8. Februar 2016Wahlkreis

Pressemitteilung: Global denken, lokal handeln – Grüne Landtagsabgeordnete Verena Schäffer besuchte das Eine-Welt-Fachgeschäft in Witten

Verena Schäffer mit Menschen aus dem Eine-Welt-Geschäft

(Auf dem Foto Von Links nach Rechts: Wolfgang Schneider, Ulrike Heine, Verena Schäffer MdL, Doris Heine, Jan Dickerboom)

Ob Kaffee, Blumen oder Schokolade: Verbraucherinnen und Verbraucher kaufen immer häufiger fair gehandelte Waren. Von den etwas höheren Preisen der Produkte profitieren vor allem die Erzeugerinnen und Erzeuger in den sogenannten Entwicklungsländern. Um die Vielfalt fairer Produkte zu zeigen und dafür zu sensibilisieren, wie unsere Kaufentscheidungen die Lebensumstände von Menschen in anderen Teilen der Welt beeinflussen, besuchte die Wittenerin und stellvertretende Fraktionsvorsitzende der GRÜNEN Landtagsfraktion, Verena Schäffer, am 3. Februar das Eine-Welt-Fachgeschäft in der Beethovenstraße in Witten.

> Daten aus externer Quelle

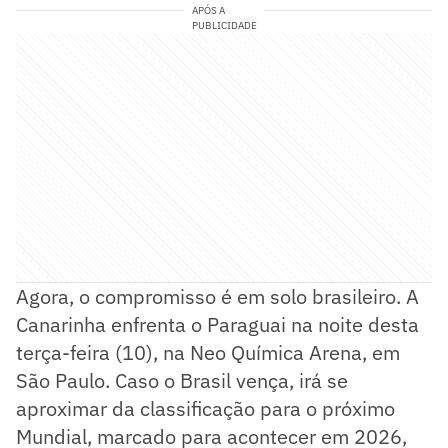
APÓS A
PUBLICIDADE
Agora, o compromisso é em solo brasileiro. A
Canarinha enfrenta o Paraguai na noite desta
terça-feira (10), na Neo Química Arena, em
São Paulo. Caso o Brasil vença, irá se
aproximar da classificação para o próximo
Mundial, marcado para acontecer em 2026,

Zu ihrem Besuch im Weltladen Witten erklärt Verena Schäffer MdL:

„In vielen Entwicklungsländern arbeiten Menschen für einen Hungerlohn und unter unwürdigen Bedingungen. Wer fair gehandelte Produkte kauft, hilft mit, die Lebensumstände in den Herkunftsregionen zu verbessern. Es freut mich sehr, dass der Markt für faire Waren stetig wächst und es nun auch in Witten ein Fachgeschäft für fairen Handel gibt. Ich wünsche den engagierten, überwiegend Ehrenamtlichen des neuen Projekts hier in Witten viel Erfolg für die großartige Arbeit. Es ist beeindruckend, wie schnell es den Beteiligten gelungen ist, ein wirklich vielfältiges und sehr ansprechendes Sortiment unterschiedlicher fair gehandelter Waren anzubieten. Es lohnt sich sehr, im Weltladen Tee, Schokolade, Kaffee und andere Lebensmittel sowie Kunsthandwerk einzukaufen.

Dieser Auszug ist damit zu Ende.